Like every major coastal city throughout the world, New York will be affected by the rising sea level and increased frequency of stronger storms associated with climate change. On the Water: Palisade Bay, the 2007-2009 AIA College of Fellows Latrobe Prize research project, puts forth a vision of the upper Harbor of NY and NJ as a new regional place. Led by Guy Nordenson Associates, Catherine Seavitt Studio and my firm, Architecture Research Office, the study proposes an archipelago of islands, shoals and reefs to reduce the impact of storm-induced wave energy.
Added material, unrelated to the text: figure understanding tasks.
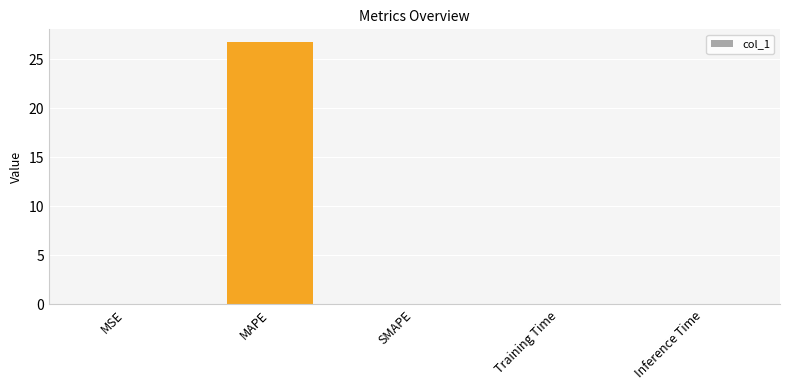

The chart shows a value of 0.0 at MSE. True or false?

True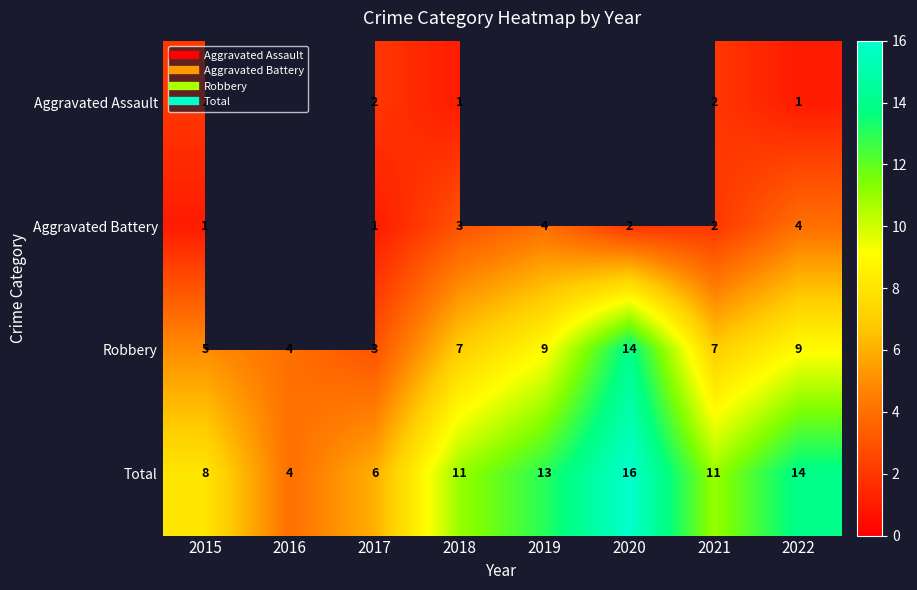

List the series in order of their peak value, highest first.

Total, Robbery, Aggravated Battery, Aggravated Assault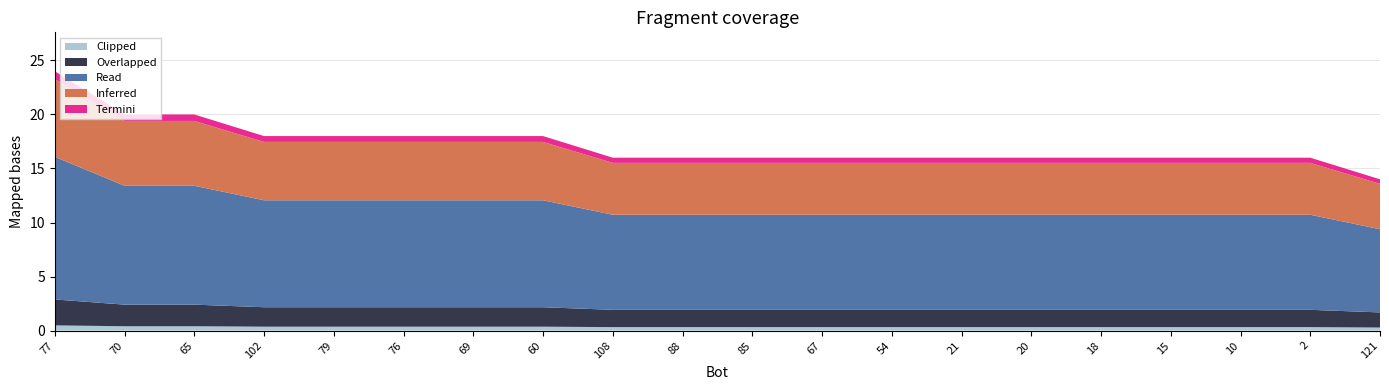

Reading right to left, what are all the values shown in this chart?

14	16	16	16	16	16	16	16	16	16	16	16	18	18	18	18	18	20	20	24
By integrating the estuarine ecology with infrastructure, Palisade Bay creates a soft, thickened coastline made of tidal marshes, finger piers and slips for recreation and development.
This study is the basis for The Museum of Modern Art’s Rising Currents, an exhibit on display from March through October of this year which consists of five visionary projects for the Upper Harbor of New York and New Jersey. Architecture Research Office and dlandstudio’s New Urban Ground transforms Lower Manhattan by weaving the city into its watershed, creating an infrastructural ecology. Water Proving Ground, created by Lewis Tsurumaki Lewis Architects, transforms the New Jersey Flats into a programmatically rich terrain defined by subtle changes in water level. Mathew Baird’s Working Waterline curates and adapts the industrial waterfront of the Kill Van Kull and Bayonne as a productive park. nArchitects’ New Aqueous City knits together city and water as a new zone of inhabitation between Staten Island and Sunset Park. For Brooklyn’s Gowanus canal area, SCAPE Landscape Architecture proposes Oyster-Tecture, a reef constructed from oysters that protects upland areas from wave force and improves water quality. The presence of this kind of work at The Museum of Modern Art speaks to New York’s readiness to imagine projects that will reinvent the city’s relationship to nature.
Conclusion
The overall trajectory for sustainable design in New York City is toward a visionary pragmatism. The search is on for projects that are holistic in their scope, performance, and cultural aspirations. These projects transcend the individual building site to engage infrastructure and public space. As sustainable design has grown more expansive, the most compelling, innovative projects have come to fruition from collaborative efforts across many disciplines and fields. This teamwork is necessary to address the multiple, interrelated technical issues relevant to each project. Ultimately, these new directions in sustainability will confirm that the practice of architecture, like the global environmental conditions we confront, exists in a complex web of shifting relationships. The challenge now for architects, engineers, landscape architects and specialists will be how to engage these relationships to achieve significant results.